We started small with a good idea, and we built 1,440 stores in all 50 states. We operate in 25 countries around the world today, and I want everybody to know we did it without government. We did it without subsidies. We did it without tax incentives for chocolate-dipped waffle cones.
DOUG DUCEY: We did it the right way — big dreams, hard work, and great people. And things like that happen when states embrace free enterprise.
When I did run for Treasurer in 2010 after I sold the business in 2007, I learned a lot at this conference, and I learned a lot when I stepped forward to battle a $1 billion permanent sales tax increase called Proposition 204. Prop 204 looked like it was a shoo-in to pass in September of 2012. We started to message against it. It was polled at over 60 percent. And on Election Day we won. We literally flipped the electorate. And last year for a change, taxes went down in the State of Arizona.

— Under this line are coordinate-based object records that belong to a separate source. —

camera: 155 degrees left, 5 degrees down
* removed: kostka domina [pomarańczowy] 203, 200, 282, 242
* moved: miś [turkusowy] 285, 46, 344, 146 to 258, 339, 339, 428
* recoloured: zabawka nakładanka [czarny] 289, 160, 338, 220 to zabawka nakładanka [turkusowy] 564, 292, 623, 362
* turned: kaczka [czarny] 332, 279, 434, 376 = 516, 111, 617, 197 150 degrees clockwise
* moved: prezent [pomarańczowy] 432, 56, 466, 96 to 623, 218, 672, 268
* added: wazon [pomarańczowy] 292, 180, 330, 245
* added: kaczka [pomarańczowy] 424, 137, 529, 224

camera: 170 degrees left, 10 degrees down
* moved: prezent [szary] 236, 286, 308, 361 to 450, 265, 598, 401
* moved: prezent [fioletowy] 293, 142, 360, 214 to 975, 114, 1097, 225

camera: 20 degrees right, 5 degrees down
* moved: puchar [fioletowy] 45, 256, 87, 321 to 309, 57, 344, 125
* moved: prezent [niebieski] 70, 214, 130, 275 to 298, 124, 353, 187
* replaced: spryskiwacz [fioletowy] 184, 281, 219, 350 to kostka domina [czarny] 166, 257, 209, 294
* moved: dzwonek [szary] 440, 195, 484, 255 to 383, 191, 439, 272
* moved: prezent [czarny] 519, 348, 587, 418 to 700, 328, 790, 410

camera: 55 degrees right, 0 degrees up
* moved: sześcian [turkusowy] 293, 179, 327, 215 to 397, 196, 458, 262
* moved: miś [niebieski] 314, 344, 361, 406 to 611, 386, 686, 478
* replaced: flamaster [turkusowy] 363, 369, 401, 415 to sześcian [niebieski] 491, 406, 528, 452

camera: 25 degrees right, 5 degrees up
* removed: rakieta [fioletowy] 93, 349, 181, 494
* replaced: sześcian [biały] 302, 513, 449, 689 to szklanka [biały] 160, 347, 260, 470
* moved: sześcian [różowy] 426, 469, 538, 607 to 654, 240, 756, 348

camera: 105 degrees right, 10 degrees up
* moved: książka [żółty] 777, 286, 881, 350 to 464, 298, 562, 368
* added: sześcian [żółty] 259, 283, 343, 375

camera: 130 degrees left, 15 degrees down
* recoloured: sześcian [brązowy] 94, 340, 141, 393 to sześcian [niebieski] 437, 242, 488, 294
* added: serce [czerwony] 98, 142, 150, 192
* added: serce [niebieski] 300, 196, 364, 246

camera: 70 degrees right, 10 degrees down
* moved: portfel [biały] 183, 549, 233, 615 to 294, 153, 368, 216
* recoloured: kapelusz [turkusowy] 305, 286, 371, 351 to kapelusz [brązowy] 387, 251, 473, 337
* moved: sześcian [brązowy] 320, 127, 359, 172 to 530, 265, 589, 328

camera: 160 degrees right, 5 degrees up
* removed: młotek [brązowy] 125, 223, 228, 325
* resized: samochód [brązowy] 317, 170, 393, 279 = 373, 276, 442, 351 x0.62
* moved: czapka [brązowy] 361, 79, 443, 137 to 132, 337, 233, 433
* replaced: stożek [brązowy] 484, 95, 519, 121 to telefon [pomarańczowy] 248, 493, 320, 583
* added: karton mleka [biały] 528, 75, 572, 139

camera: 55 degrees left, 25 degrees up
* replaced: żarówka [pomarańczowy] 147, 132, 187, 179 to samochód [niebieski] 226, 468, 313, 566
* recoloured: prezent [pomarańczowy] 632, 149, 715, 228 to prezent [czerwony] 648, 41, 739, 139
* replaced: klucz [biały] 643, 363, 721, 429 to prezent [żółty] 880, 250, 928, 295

DOUG DUCEY: So I can’t emphasize enough the power of organizations like this and engagement from those in the business community. The other side was completely financed by government entities and special interests, and we didn’t have to raise as much as they did. We just had a better idea, and that was lower taxes for all Arizonans, and flip that argument that they had that it would help education and help the children that we were able to expose that these dollars were not going to the classroom.
So what’s next? The real action is in the governor’s office. And I have to tell you, uh, Charles Murray, if you want to lead a textured life and get out of Paradise Valley, Arizona, you can come to Kingman and Bullhead City and Lake Havasu. But by and large this year will resonate because no one, whether they’re in a Republican room, or a Kiwanis Club, or a Rotary Club, is happy with what’s going on in our economy, or what their children are learning in traditional K-12 classes.
So I’m very confident we’re going to take back the Senate here in 2014, but then the battle for freedom comes back to the states, and who’s in the governors’ offices is important. And I’m grateful for what this conference does. Thanks for having me.